Created 08-04-2016 02:02 PM
The files in /tmp are used as a temporary staging location while jobs are running. In my experience, if all of your jobs have completed and the files are dated older than a day or two from "now", then you can delete those files without issue.
Created 08-04-2016 02:06 PM
Thanks you so much..now only i got exact answer for my question since long i am waiting for this confirmation .But i have small concern ,according my understanding when jobs are completed the temp files are automatically deleted ,why this files there in tmp files? can please explain in details.
Created 08-04-2016 03:12 PM
The file stored in /tmp should be automatically removed when the job finishes. However, if the job does not finish properly (due to an error or some other problem), the files may not always be deleted.
See here: https://cwiki.apache.org/confluence/display/Hive/AdminManual+Configuration
Hive uses temporary folders both on the machine running the Hive client and the default HDFS instance. These folders are used to store per-query temporary/intermediate data sets and are normally cleaned up by the hive client when the query is finished. However, in cases of abnormal hive client termination, some data may be left behind. The configuration details are as follows:
Note that when writing data to a table/partition, Hive will first write to a temporary location on the target table's filesystem (using hive.exec.scratchdir as the temporary location) and then move the data to the target table.

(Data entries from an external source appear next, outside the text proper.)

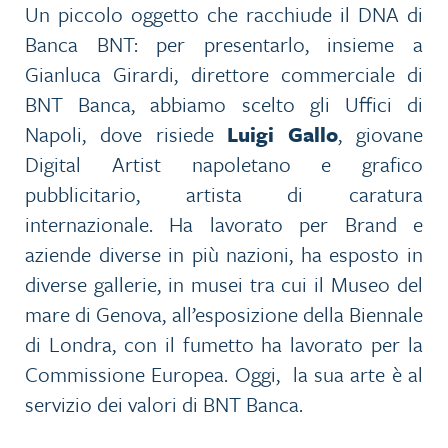
Un piccolo oggetto che racchiude il DNA di
Banca BNT: per presentarlo, insieme a
Gianluca Girardi, direttore commerciale di
BNT Banca, abbiamo scelto gli Uffici di
Napoli, dove risiede
Luigi Gallo
, giovane
Digital Artist napoletano e grafico
pubblicitario, artista di caratura
internazionale. Ha lavorato per Brand e
aziende diverse in più nazioni, ha esposto in
diverse gallerie, in musei tra cui il Museo del
mare di Genova, all’esposizione della Biennale
di Londra, con il fumetto ha lavorato per la
Commissione Europea. Oggi, la sua arte è al
servizio dei valori di BNT Banca.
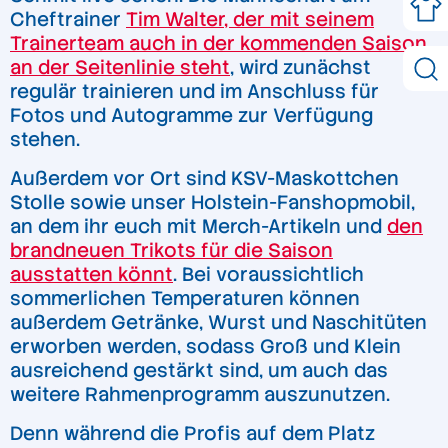
Cheftrainer
Tim Walter, der mit seinem
Trainerteam auch in der kommenden Saison
an der Seitenlinie steht
, wird zunächst
regulär trainieren und im Anschluss für
Fotos und Autogramme zur Verfügung
stehen.
Außerdem vor Ort sind KSV-Maskottchen
Stolle sowie unser Holstein-Fanshopmobil,
an dem ihr euch mit Merch-Artikeln und
den
brandneuen Trikots für die Saison
ausstatten könnt
. Bei voraussichtlich
sommerlichen Temperaturen können
außerdem Getränke, Wurst und Naschitüten
erworben werden, sodass Groß und Klein
ausreichend gestärkt sind, um auch das
weitere Rahmenprogramm auszunutzen.
Denn während die Profis auf dem Platz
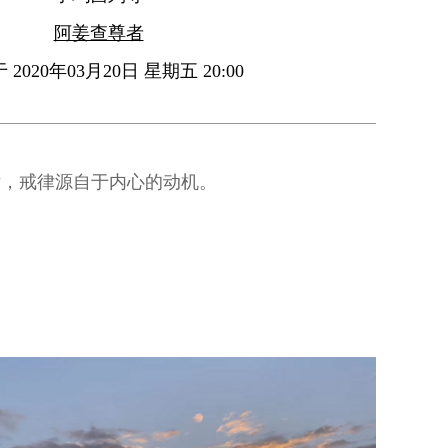
阿姜查尊者
2020年03月20日 星期五 20:00
律，戒律源自于内心的动机。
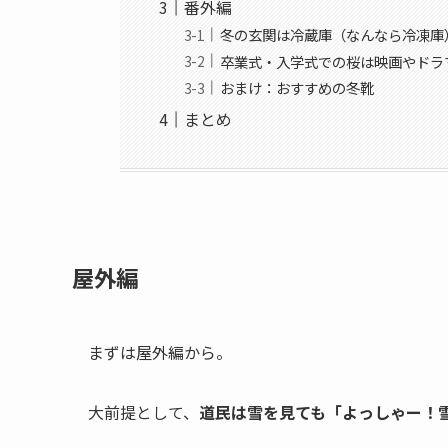
番外編
冬の玄関は冷蔵庫（なんなら冷凍庫
卒業式・入学式での桜は映画やドラ
おまけ：おすすめの冬靴
まとめ
屋外編
まずは屋外編から。
大前提として、
道民は雪を見ても「よっしゃー！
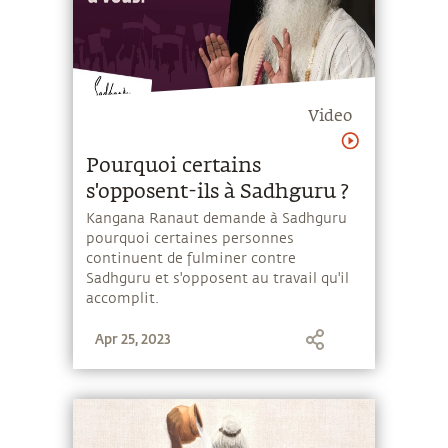
Video
Pourquoi certains
s'opposent-ils à Sadhguru ?
Kangana Ranaut demande à Sadhguru
pourquoi certaines personnes
continuent de fulminer contre
Sadhguru et s'opposent au travail qu'il
accomplit.
Apr 25, 2023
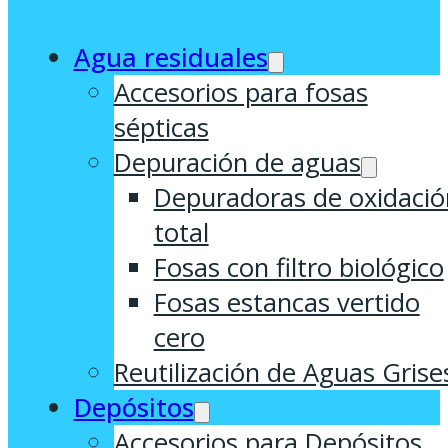
Agua residuales
Accesorios para fosas
sépticas
Depuración de aguas
Depuradoras de oxidació
total
Fosas con filtro biológico
Fosas estancas vertido
cero
Reutilización de Aguas Grise
Depósitos
Accesorios para Depósitos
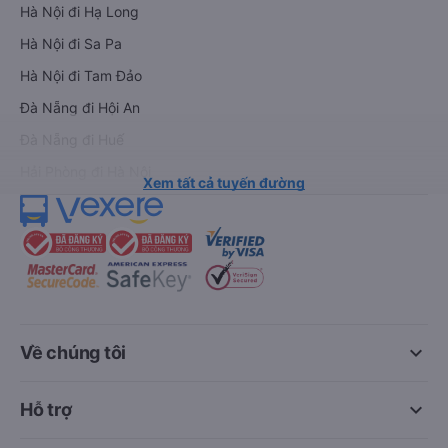
Hà Nội đi Hạ Long
Hà Nội đi Sa Pa
Hà Nội đi Tam Đảo
Đà Nẵng đi Hội An
Đà Nẵng đi Huế
Hải Phòng đi Hà Nội
Xem tất cả tuyến đường
keyboard_arrow_down
Về chúng tôi
keyboard_arrow_down
Hỗ trợ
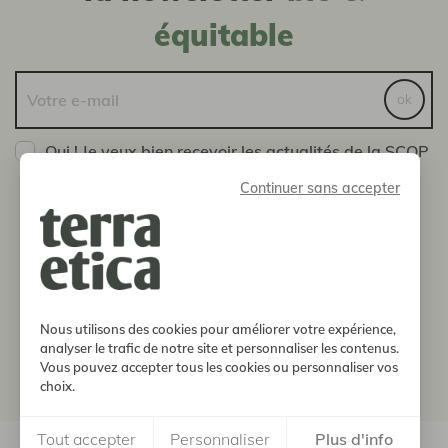
équitable
ok
Oui ! Je veux bien recevoir les actualités de la SCOP
Terra Etica
Continuer sans accepter
Vous pouvez vous désinscrire à tout moment en nous
envoyant un message via la page Contact
boutique
notre histoire
Nous utilisons des cookies pour améliorer votre expérience,
analyser le trafic de notre site et personnaliser les contenus.
Vous pouvez accepter tous les cookies ou personnaliser vos
informations
choix.
Tout accepter
Personnaliser
Plus d'info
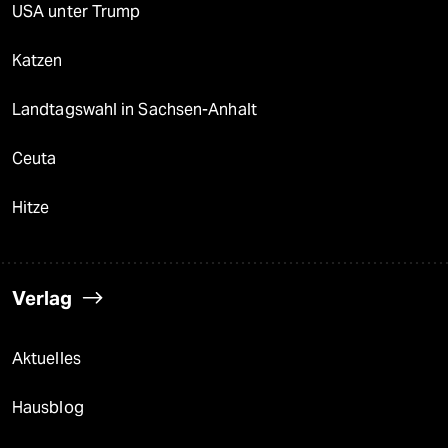
USA unter Trump
Katzen
Landtagswahl in Sachsen-Anhalt
Ceuta
Hitze
Verlag
Aktuelles
Hausblog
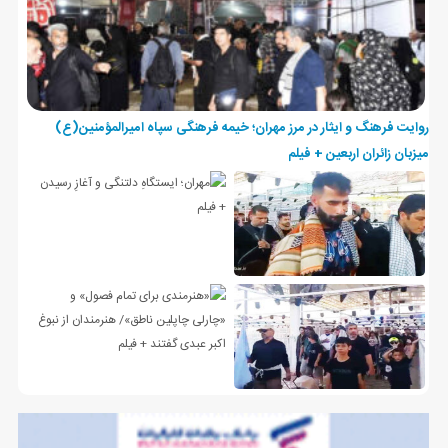
روایت فرهنگ و ایثار در مرز مهران؛ خیمه فرهنگی سپاه امیرالمؤمنین(ع)
میزبان زائران اربعین + فیلم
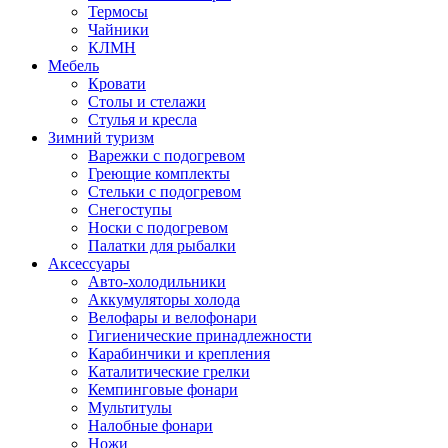
Термосы
Чайники
КЛМН
Мебель
Кровати
Столы и стелажи
Стулья и кресла
Зимний туризм
Варежки с подогревом
Греющие комплекты
Стельки с подогревом
Снегоступы
Носки с подогревом
Палатки для рыбалки
Аксессуары
Авто-холодильники
Аккумуляторы холода
Велофары и велофонари
Гигиенические принадлежности
Карабинчики и крепления
Каталитические грелки
Кемпинговые фонари
Мультитулы
Налобные фонари
Ножи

This applies in all cases - whether tables are stored in HDFS (normal case) or in file systems like S3 or even NFS.
Created 08-05-2016 09:59 AM
Thanks you.i got some sense..i am trying to deleted my old files manually...can you suggest me any script which is automatically deleted old files hadoop /tmp..i know that ,script is there for linux tmp files..is there same like script for hdfs tmp files?
last thing from side is
I could not see below property in hive-site.xml in hdp 2.1.2
<property> <name>hive.exec.scratchdir</name> <value>/tmp/mydir</value> <description>Scratch space for Hive jobs</description> </property>
Created 08-05-2016 07:11 PM
I'm not aware of an existing script already in HDP to do this for you. However, I did run across this:
https://github.com/nmilford/clean-hadoop-tmp
Note, that script is written in ruby. You could follow the logic an write it in Python, Perl or Bash.